TTLG Author/Illustrator Profiles

Mary Norton

Mary Norton

Mary Norton was born in 1903 and spent much of her childhood in Leighton Buzzard, at first in "The Manor House" in Lake Street (now demolished) and later at "Cedars House" in Church Square. Mary herself described this as a large Georgian house with "strange buildings in the garden... an orangerie and a temple with palladian pillars". Many will recognise this as a description of the grounds of the present Leighton Middle School, others as the setting for Firbank Hall in her book "The Borrowers".

Mary Pearson was educated at convent schools and spent a happy year as an actress at the Old Vic before marrying Edward Norton and going to live with him in Portugal. Her husband's family were ship owners who had been based in Portugal for many generations and she stayed here until 1939, bringing up her family.

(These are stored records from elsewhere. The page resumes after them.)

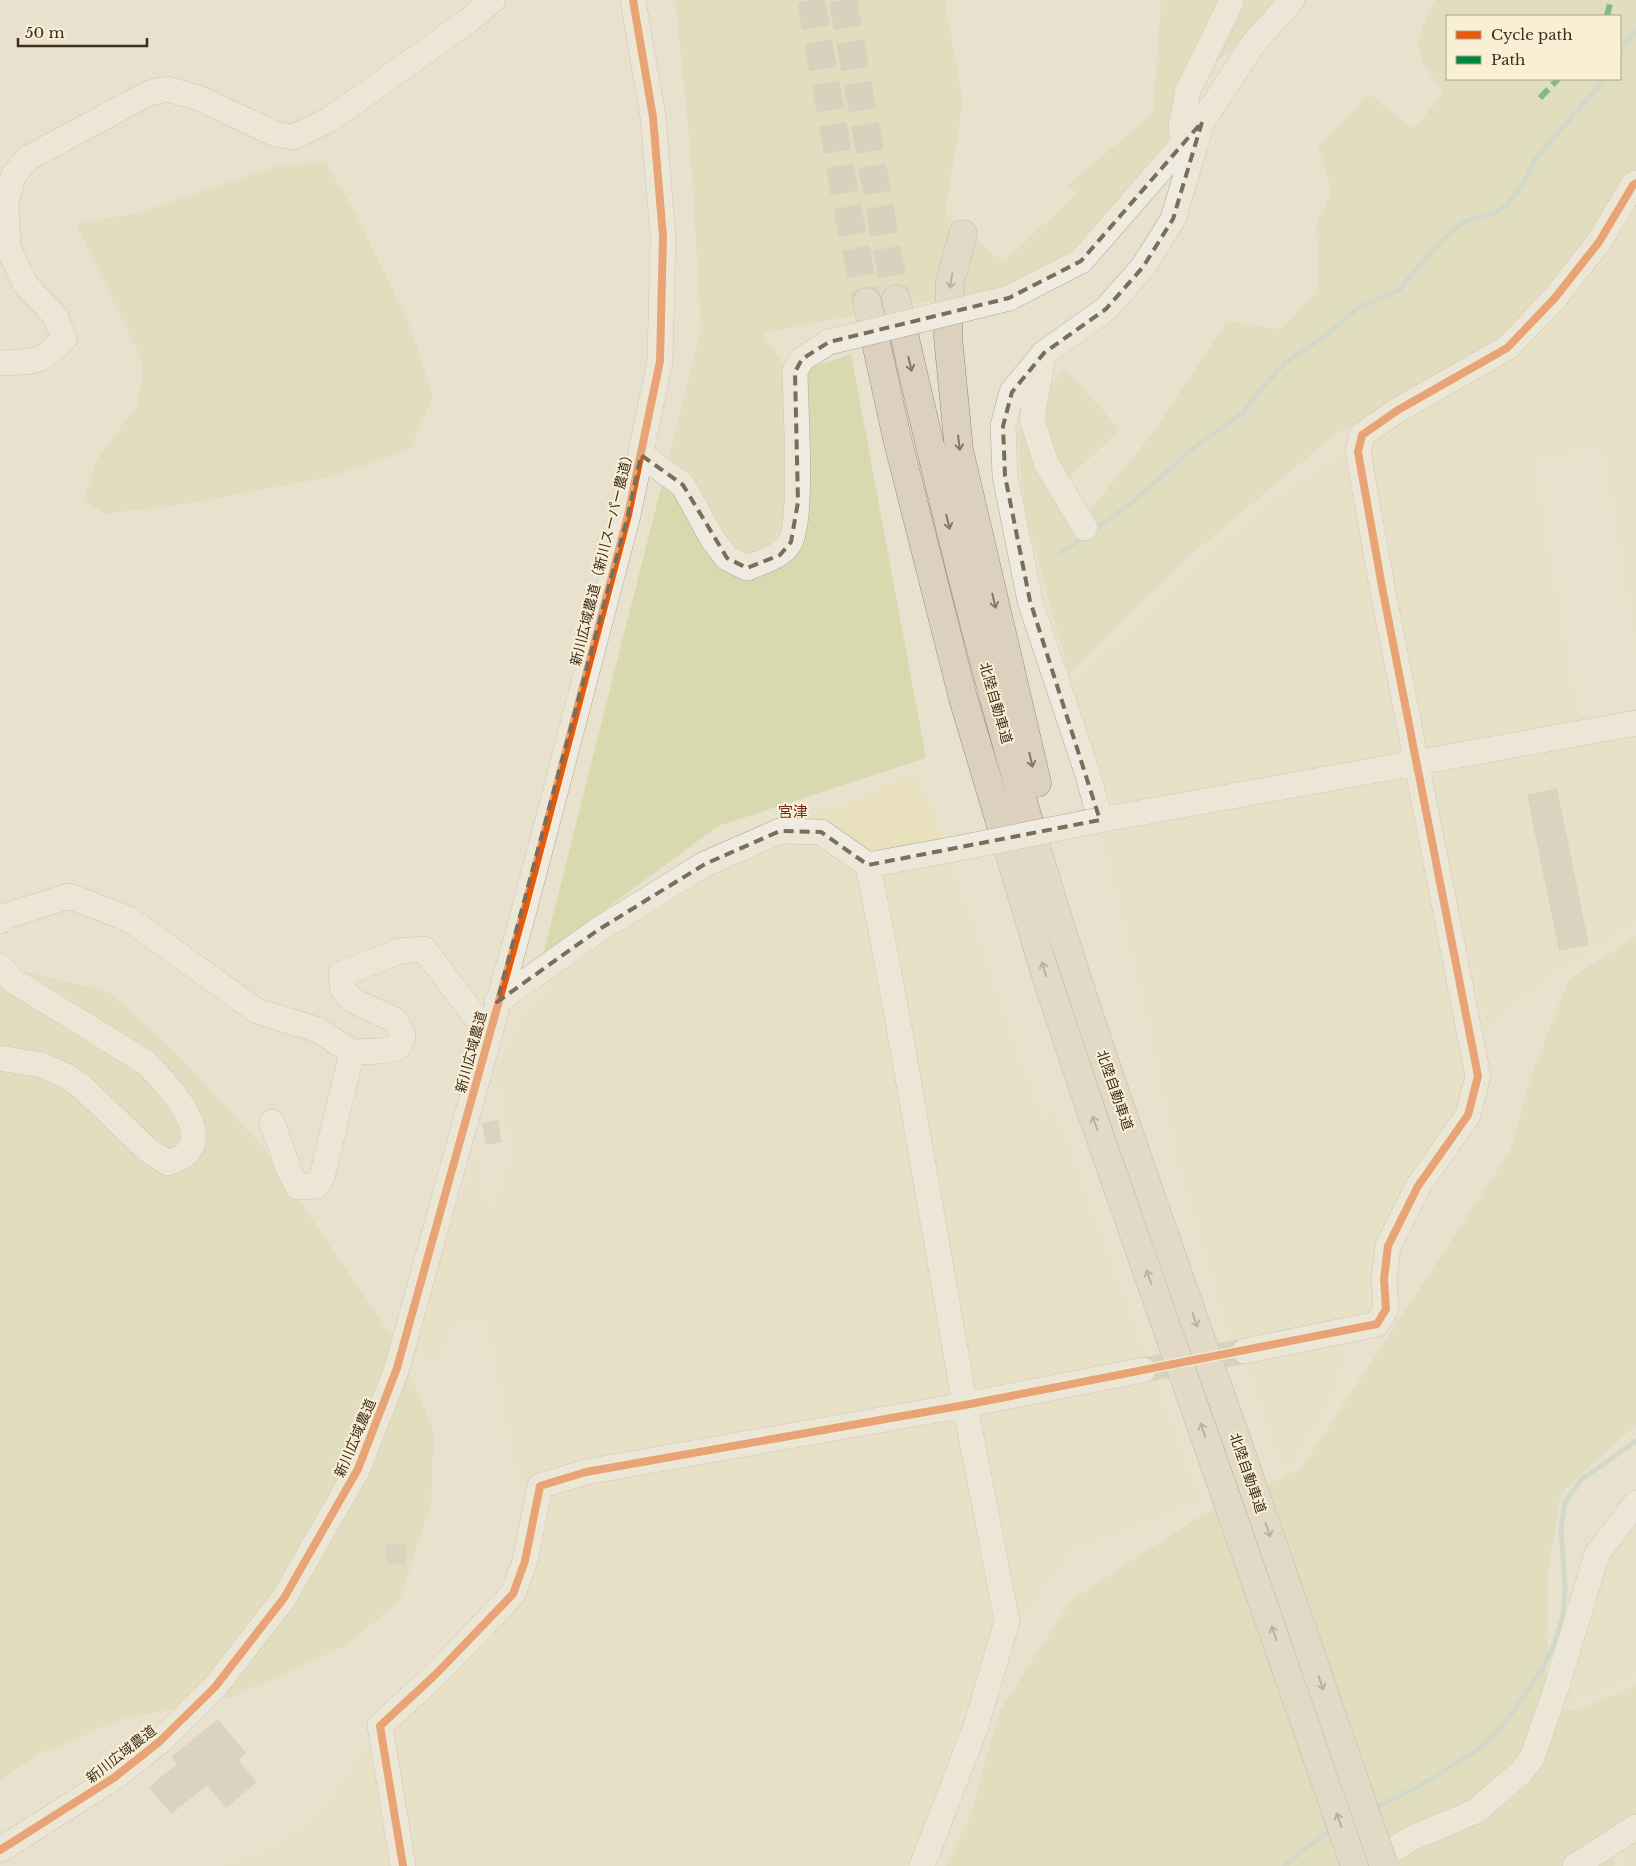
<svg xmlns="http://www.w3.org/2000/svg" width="1636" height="1866" font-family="'Libre Baskerville','Noto Sans JP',serif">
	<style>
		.farmland { fill: #e9e0be }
		.green { fill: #d9d9b0; fill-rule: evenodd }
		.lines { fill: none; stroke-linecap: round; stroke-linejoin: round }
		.stream { stroke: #bacec2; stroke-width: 5 }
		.building { fill: #ccbfaf }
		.minor-tunnel { stroke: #c6bdab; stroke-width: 25; stroke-dasharray: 25 12; stroke-linecap: butt }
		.highway-tunnel { stroke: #c6bdab; stroke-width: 28; stroke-dasharray: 28 14; stroke-linecap: butt }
		.minor-casing { stroke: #aea697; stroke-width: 26 }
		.highway-casing { stroke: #938b7e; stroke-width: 29 }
		.minor { stroke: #f0ebe1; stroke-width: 25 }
		.highway { stroke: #dcd1bf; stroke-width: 28 }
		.minor-bridge-casing { stroke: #aea697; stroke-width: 26; stroke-linecap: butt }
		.highway-bridge-casing { stroke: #938b7e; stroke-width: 29; stroke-linecap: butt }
		.minor-bridge { stroke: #f0ebe1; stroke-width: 25 }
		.highway-bridge { stroke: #dcd1bf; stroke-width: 28 }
		.quiet { stroke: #00873e; stroke-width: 6; stroke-dasharray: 12 6; stroke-linecap: butt }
		.cycleway-casing { stroke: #f9efd5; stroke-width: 11 }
		.cycleway { stroke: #e8590c; stroke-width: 8 }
		.oneway { stroke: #867766 }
		.marked { fill: none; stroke: #7a6d5c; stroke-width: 4; stroke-dasharray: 10 6; stroke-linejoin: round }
		.labels { text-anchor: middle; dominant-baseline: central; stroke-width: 4; stroke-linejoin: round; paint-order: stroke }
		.street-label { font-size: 14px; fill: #3f2e1e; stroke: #f9efd5 }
		.neighbourhood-label { font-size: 15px; fill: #702a18; stroke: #f9efd5 }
	</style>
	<rect width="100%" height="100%" fill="#e8e1ce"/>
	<!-- farmland -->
	<path class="farmland" d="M1636,206V648L1600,449L1535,461L1581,721L1114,805L1104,793L1071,684L1200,559L1276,495L1334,458L1523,345L1627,226Z
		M1636,732V925L1557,974L1486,1028L1431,786L1436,773Z
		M913,774L935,817L954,865L1042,1116L1055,1110L1069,1143L1203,1502L1075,1551L1033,1604L963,1712L940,1784L911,1866H220L281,1841L320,1811L357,1755L394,1726L472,1652L543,1526L515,1476L491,1349L481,1323L455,1324L438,1361L413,1356L437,1266L476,1151L490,1212L511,1153L495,1073L515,1024L551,982L613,935L807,816L842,806Z
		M1407,775L1458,1023L1465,1076L1460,1112L1399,1200L1375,1244L1374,1299L1370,1316L1229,1343L1176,1160L1145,1018L1100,835Z
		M1350,1341L1335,1394L1285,1478L1245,1363Z
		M1636,1528V1677L1589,1698L1558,1707L1598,1569Z
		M1636,1835V1866H1620L1619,1845Z"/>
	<!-- green -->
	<path class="green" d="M675,0H945L963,103L945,213L1003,262L1076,194L1068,185L1153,113L1161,0H1287L1205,72L1174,160L1073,274L763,333L790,375L851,354L926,758L718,826L543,955L701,329L690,146Z
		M1436,0H1636V187L1493,349L1332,437L1187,558L1069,674L1025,514L1017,433L1064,368L1120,429L1056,491L1080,522L1154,431L1227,321L1281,329L1316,293L1319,282L1316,223L1332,192L1318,147L1369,94L1414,129L1443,93L1422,62L1418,40L1431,6ZM1447,16H1620V79H1447Z
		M326,162L358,218L410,326L433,396L411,449L334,476L186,504L105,514L84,501L95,462L138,404L143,364L76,224L141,212L280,165Z
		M1636,936V1425L1561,1493L1548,1570L1547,1686L1542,1713L1585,1708L1636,1684V1818L1611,1836L1615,1866H946L971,1814L999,1712L1071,1600L1194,1520L1302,1467L1510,1151L1532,1073L1569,979Z
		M0,971L25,972L108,991L175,1052L264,1148L395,1341L434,1431L431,1505L399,1602L344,1647L232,1697L122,1719L36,1756L0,1780Z"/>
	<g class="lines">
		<!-- stream -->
		<path class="stream" d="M1620,54L1627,41L1636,31
			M1092,531L1128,506L1197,445L1243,413L1261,389L1286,362L1329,333L1358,308L1400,289L1424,260L1445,238L1463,222L1492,214L1507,205L1523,184L1536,158L1605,79
			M1061,552L1085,536
			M1373,1809L1420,1786L1480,1748L1505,1723L1542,1669L1554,1645L1563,1615L1565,1590L1561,1530L1565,1502L1581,1480L1636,1441
			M1285,1866L1307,1847L1334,1828"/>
	</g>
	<!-- building -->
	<path class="building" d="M1557,788L1589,945L1559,951L1527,795Z
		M498,1120L502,1142L486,1145L482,1123Z
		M386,1543L406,1544V1564L386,1563Z
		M218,1719L246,1753L238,1760L257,1782L226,1808L207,1785L171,1814L149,1787L177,1764L171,1757Z"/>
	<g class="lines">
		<!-- minor-tunnel -->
		<path class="minor-tunnel" d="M1143,1370L1245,1351"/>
		<!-- highway-tunnel -->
		<path class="highway-tunnel" d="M811,0L848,212L867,302
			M843,0L896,299"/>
		<defs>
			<path id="minor" d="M1202,122L1173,219L1143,267L1106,309L1044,353L1012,392L1003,426L1005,476L1030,601L1088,775L1100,820L1636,723
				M1183,143L1181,126L1188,90L1230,5L1231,0
				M1009,298L1081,261L1202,122L1253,44L1292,0
				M1043,356L1032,419L1046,463L1085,528
				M0,363C32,361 41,365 64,339L55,316L25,284L8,247L6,204L13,176L28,158L149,93L167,89L199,98L275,134L293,137L329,120L468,21L493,0
				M641,455L683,485L713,540L727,558L747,568C763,561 779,558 789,544C804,524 795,402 795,372L802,359L829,342
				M868,865L955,849
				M0,921L6,916L69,896L129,919L257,1011L318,1030L352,1052L382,1051L398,1047L403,1036L395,1020L352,1000L343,989L341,974L400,951L424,949L489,1035
				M0,966L12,980L145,1062C162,1079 216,1133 183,1156C179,1159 173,1161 168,1163L149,1151L80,1085L66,1076L42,1065L0,1058
				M497,1002L598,930L705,864L780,831L821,832L868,865L895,1004L965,1405L1007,1621L976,1726L922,1866
				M272,1122L290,1173L298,1187L316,1186L322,1177L352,1052
				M1245,1351L1377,1324L1386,1309L1384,1279L1388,1246L1418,1186L1468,1115L1478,1076L1383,592L1358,452L1362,435L1398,410L1507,348L1554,299L1599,242L1633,185L1636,183
				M0,1850L115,1777L159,1742L215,1687L284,1598L358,1469L397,1368L525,907L628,515L660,361L663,237L653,117L633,0
				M403,1866L380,1726L436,1674L513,1594L525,1561L540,1486L586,1472L965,1405L1143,1370
				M1367,1866L1410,1839L1476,1811L1521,1772L1532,1758L1556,1689L1597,1554L1636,1503
				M1575,1866L1636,1827"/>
			<path id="highway" d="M963,234L950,282L948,337L959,450L1037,783
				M896,299C947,524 1003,749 1074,969C1128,1136 1188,1301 1246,1467
				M867,302L897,438L963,698L1045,973L1094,1120L1355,1866"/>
		</defs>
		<!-- minor casing -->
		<use href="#minor" class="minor-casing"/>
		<!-- highway casing -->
		<use href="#highway" class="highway-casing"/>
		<!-- minor -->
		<use href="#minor" class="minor"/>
		<!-- highway -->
		<use href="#highway" class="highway"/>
		<defs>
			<path id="minor-bridge" d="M829,342L1009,298
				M955,849L1100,820"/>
			<path id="highway-bridge" d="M1246,1467L1384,1866"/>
		</defs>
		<!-- minor-bridge casing -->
		<use href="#minor-bridge" class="minor-bridge-casing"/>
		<!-- highway-bridge casing -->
		<use href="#highway-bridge" class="highway-bridge-casing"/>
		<!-- minor-bridge -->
		<use href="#minor-bridge" class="minor-bridge"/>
		<!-- highway-bridge -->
		<use href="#highway-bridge" class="highway-bridge"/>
		<!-- quiet -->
		<path class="quiet" d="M1607,16L1611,0
			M1540,98L1558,79"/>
		<defs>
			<path id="cycleway" d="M0,1850L115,1777L159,1742L215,1687L284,1598L358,1469L397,1368L525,907L628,515L660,361L663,237L653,117L633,0
				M403,1866L380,1726L436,1674L513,1594L525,1561L540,1486L586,1472L965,1405L1377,1324L1386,1309L1384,1279L1388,1246L1418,1186L1468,1115L1478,1076L1383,592L1358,452L1362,435L1398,410L1507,348L1554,299L1599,242L1633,185L1636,183"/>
		</defs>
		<!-- cycleway casing -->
		<use href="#cycleway" class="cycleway-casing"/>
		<!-- cycleway -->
		<use href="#cycleway" class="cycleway"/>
	</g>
	<!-- one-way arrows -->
	<defs><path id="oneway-shaft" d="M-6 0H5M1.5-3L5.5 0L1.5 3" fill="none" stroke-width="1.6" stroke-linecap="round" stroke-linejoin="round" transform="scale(1.25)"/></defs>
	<g class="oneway">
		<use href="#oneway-shaft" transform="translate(951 281) rotate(99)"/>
		<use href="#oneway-shaft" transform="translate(910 364) rotate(77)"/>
		<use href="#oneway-shaft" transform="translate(959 443) rotate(83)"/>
		<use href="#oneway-shaft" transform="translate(948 522) rotate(76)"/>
		<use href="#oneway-shaft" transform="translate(994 601) rotate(77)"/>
		<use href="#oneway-shaft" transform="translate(1031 760) rotate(77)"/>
		<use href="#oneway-shaft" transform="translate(1044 969) rotate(-107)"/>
		<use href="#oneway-shaft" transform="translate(1095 1123) rotate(-109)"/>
		<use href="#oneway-shaft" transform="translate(1149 1277) rotate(-109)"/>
		<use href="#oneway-shaft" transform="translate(1195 1320) rotate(71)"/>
		<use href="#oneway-shaft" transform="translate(1203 1430) rotate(-109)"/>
		<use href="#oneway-shaft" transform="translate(1268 1530) rotate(71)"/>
		<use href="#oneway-shaft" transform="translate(1274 1633) rotate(-109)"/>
		<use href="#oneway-shaft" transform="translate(1321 1683) rotate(71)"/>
		<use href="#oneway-shaft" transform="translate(1339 1820) rotate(-109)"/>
	</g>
	<!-- marked area -->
	<path d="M0 0H1636V1866H0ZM1202,122L1173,219L1143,267L1106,309L1044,353L1012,392L1003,426L1005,476L1030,601L1100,820L868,865L821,832L780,831L705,864L598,930L497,1002L628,515L641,455L683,485L727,558L747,568L780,555L791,542L798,502L795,372L802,359L829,342L1009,298L1081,261Z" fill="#e8e1ce" fill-opacity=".55" fill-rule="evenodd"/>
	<path class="marked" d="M1202,122L1173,219L1143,267L1106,309L1044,353L1012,392L1003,426L1005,476L1030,601L1100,820L868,865L821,832L780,831L705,864L598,930L497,1002L628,515L641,455L683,485L727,558L747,568L780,555L791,542L798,502L795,372L802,359L829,342L1009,298L1081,261Z"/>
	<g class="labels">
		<!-- street labels -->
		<g class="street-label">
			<text transform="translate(602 557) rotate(-76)">新川広域農道（新川スーパー農道）</text>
			<text transform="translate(996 703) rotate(74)">北陸自動車道</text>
			<text transform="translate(471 1052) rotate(-75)">新川広域農道</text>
			<text transform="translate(1115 1090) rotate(71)">北陸自動車道</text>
			<text transform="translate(355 1438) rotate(-67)">新川広域農道</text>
			<text transform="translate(1248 1473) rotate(71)">北陸自動車道</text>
			<text transform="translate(121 1754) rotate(-38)">新川広域農道</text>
		</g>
		<!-- neighbourhood labels -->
		<g class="neighbourhood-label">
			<text x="793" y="811">宮津</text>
		</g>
	</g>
	<!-- legend -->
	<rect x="1446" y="15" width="175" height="65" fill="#f9efd5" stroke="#afa28c"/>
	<rect x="1456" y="31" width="25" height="8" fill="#e8590c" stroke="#afa28c"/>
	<text x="1491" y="40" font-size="15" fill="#3f2e1e">Cycle path</text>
	<rect x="1456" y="56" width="25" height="8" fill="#00873e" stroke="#afa28c"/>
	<text x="1491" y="65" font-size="15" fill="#3f2e1e">Path</text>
	<!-- scale -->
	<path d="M18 38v8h129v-8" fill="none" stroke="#3f2e1e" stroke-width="2.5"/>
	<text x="25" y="38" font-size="15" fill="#3f2e1e" stroke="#f9efd5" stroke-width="4" paint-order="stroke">50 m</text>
</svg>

At the outbreak of war she returned to England and then moved with the children to New York for a year as a member of the British Purchasing Commission. It was at this time that she began writing in earnest - short stories, articles and translations, in order to pay the rent. It was not until later that she wrote down the stories she told her children.

In 1945 Mary published her first children's book "The Magic Bedknob" followed by "Bonfires and Broomsticks". These were later revised, becoming one story "Bedknobs and Broomsticks" which was eventually sold to Walt Disney films for a very small sum.

Then came the "Borrowers" books - delightful and original stories of a breed of manikins who live behind the wainscoting of an old house near Leighton Buzzard. The Clock family are distinctly working class. Pod Clock is a bowed little bread winner with a pudgy, joyless face. His wife Homily is an ironing-board slave and his daughter, Arrietty a waif with yearnings for the big golden outdoors. Their life is one of furtive insecurity and they live like fearful outlaws on the thin pickings from "the human beans" whose giant footfalls and shadows constantly hang ominously above them.

"The Borrowers" was awarded the Carnegie Medal in 1952 and was followed by "The Borrowers Afield" (1955) , "The Borrowers Afloat"(1959), "The Borrowers Aloft" (1961) and lastly "The Borrowers Avenged"(1982). "The Borrowers Omnibus" was published in 1990.

After her first marriage was dissolved Mary went to live in an Essex farmhouse with her second husband, Lionel Boncey and in 1972 they moved to County Cork. Here she completed her other full length story, "Are all the Giants Dead?".

Mary's second husband died in 1989. Mary Norton herself died in 1992 in Hartland, Devonshire and she is survived by her four children.